Texte à examiner:
============================================================

Pierre Amato – Bien sûr. Les DMS ou diméthylsulfure (à l’odeur si caractéristique de choux fermentés) émis par le phytoplancton océanique donnent des sulfates qui sont ce qui se fait de mieux pour servir de noyaux aux nuages. Ce phénomène de rétroaction participe jusqu’à un certain point à l’auto-régulation climatique de la planète. Cela est aujourd’hui connu, démontré et documenté. Dans l’objectif d’aller plus loin, nous nous intéressons à la propriété de certaines bactéries de produire des surfactants, des composés tensio-actifs. (comme ceux qui agissent dans la lessive, par exemple). En clair, ils aideraient l’eau à s’étaler sur des surfaces hydrophobes et cela jouerait sur la formation des gouttelettes. Nous identifions de tels bio-surfactants dans l’atmosphère. Leur impact est plus que probable : la question reste de savoir si celui-ci est significatif et dans quelle mesure.

============================================================

Entrées de données:

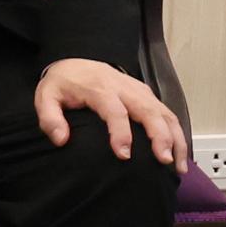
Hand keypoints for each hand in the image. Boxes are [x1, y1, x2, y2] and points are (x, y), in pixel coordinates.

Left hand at [33, 58, 185, 167]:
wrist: (76, 62)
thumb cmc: (63, 84)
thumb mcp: (46, 97)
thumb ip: (50, 118)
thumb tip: (61, 140)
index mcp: (100, 89)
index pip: (115, 111)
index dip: (121, 133)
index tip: (124, 155)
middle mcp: (124, 88)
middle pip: (148, 110)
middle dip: (160, 136)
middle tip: (164, 160)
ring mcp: (139, 90)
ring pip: (164, 112)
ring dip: (175, 137)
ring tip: (178, 164)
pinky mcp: (147, 94)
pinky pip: (167, 113)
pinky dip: (177, 132)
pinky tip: (179, 153)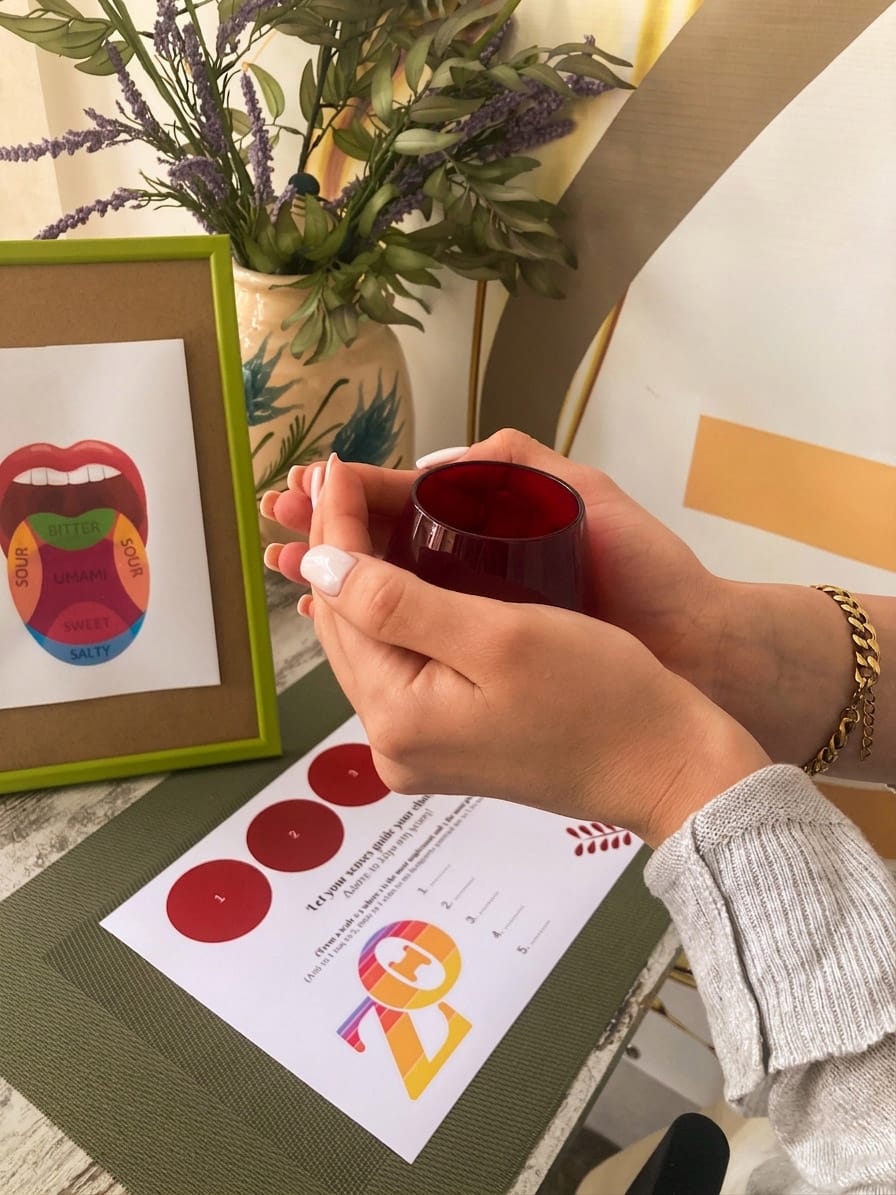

============================================================

Liste des activités:
1. Transcrivez sans modification la partie du texte sur la formation des nuages qui s'ouvre sur les mots contenant « Pierre Amato – » et se ferme sur « dans quelle mesure. ».
2. Reprenez le texte sur la formation des nuages à la suite de sa dernière phrase.

Réponses par numéro:
1.
Pierre Amato – Bien sûr. Les DMS ou diméthylsulfure (à l’odeur si caractéristique de choux fermentés) émis par le phytoplancton océanique donnent des sulfates qui sont ce qui se fait de mieux pour servir de noyaux aux nuages. Ce phénomène de rétroaction participe jusqu’à un certain point à l’auto-régulation climatique de la planète. Cela est aujourd’hui connu, démontré et documenté. Dans l’objectif d’aller plus loin, nous nous intéressons à la propriété de certaines bactéries de produire des surfactants, des composés tensio-actifs. (comme ceux qui agissent dans la lessive, par exemple). En clair, ils aideraient l’eau à s’étaler sur des surfaces hydrophobes et cela jouerait sur la formation des gouttelettes. Nous identifions de tels bio-surfactants dans l’atmosphère. Leur impact est plus que probable : la question reste de savoir si celui-ci est significatif et dans quelle mesure.

2.
Iodysséus - Concevez-vous l’étude d’un modèle qui irait de la naissance des nuages, à l’interface de l’océan-atmosphère, jusqu’aux précipitations sur les zones terrestres, en toute interdisciplinarité avec des équipes océanologiques, comme pourquoi pas celle d’Iodysséus ?
Pierre Amato – C’est dans l’air… Même si nous opérons principalement sur le Puy-de-Dôme, il ne s’agit pas pour nous de se cantonner à une vision exclusivement continentale. Ce serait aberrant, ne serait-ce qu’au regard de la superficie des océans, soit les deux tiers de la surface de la planète. La station du Puy de Dôme appartient notamment au réseau mondial de surveillance des gaz à effet de serre dans l’atmosphère (GES) et nous participons à une étude de la distribution de la biodiversité dans l’atmosphère, du Pôle Nord au Pôle Sud. A l’heure actuelle, nous sommes aussi impliqués dans un projet à La Réunion, dans l’océan Indien, avec pour objectif d’appréhender la chaîne des interactions entre bio aérosols marins et contexte météo local. Des embruns à la pluie, si vous préférez. Et, cela, étage par étage, du niveau de la mer au sommet du mont Maïdo, un des sommets de La Réunion (2190 m).
Iodysséus - À quel stade, selon vous, en sommes-nous du savoir sur la biochimie de l’atmosphère et de ses retombées environnementales?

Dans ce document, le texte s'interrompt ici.